**EXERCISE:** Return the listing exactly as it appears, but strip out the images.

**INFORMATION PROVIDED:**

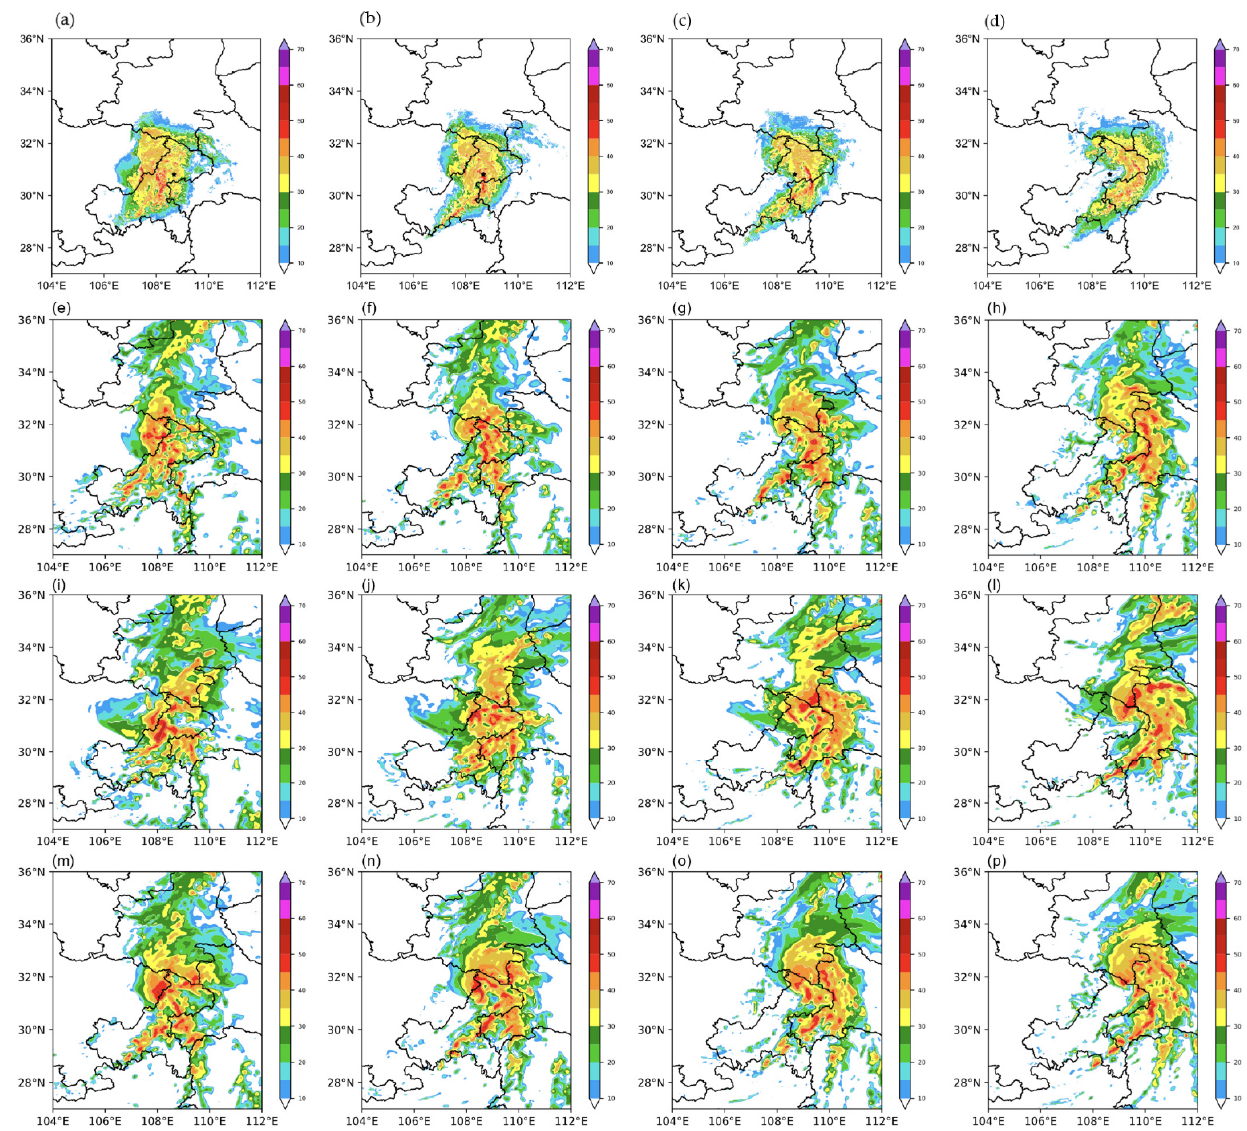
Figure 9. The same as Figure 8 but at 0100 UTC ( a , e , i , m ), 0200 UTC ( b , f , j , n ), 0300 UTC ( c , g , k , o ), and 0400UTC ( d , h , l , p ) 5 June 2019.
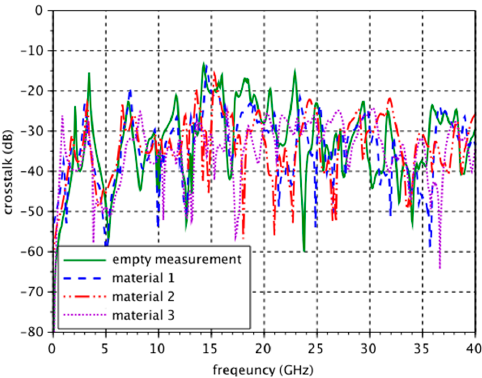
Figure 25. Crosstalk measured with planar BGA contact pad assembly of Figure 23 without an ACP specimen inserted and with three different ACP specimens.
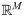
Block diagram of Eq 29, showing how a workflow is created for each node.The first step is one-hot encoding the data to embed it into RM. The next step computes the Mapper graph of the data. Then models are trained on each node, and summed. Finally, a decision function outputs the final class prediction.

**SOLUTION BELOW:**
Figure 9. The same as Figure 8 but at 0100 UTC ( a , e , i , m ), 0200 UTC ( b , f , j , n ), 0300 UTC ( c , g , k , o ), and 0400UTC ( d , h , l , p ) 5 June 2019.
Figure 25. Crosstalk measured with planar BGA contact pad assembly of Figure 23 without an ACP specimen inserted and with three different ACP specimens.
Block diagram of Eq 29, showing how a workflow is created for each node.The first step is one-hot encoding the data to embed it into RM. The next step computes the Mapper graph of the data. Then models are trained on each node, and summed. Finally, a decision function outputs the final class prediction.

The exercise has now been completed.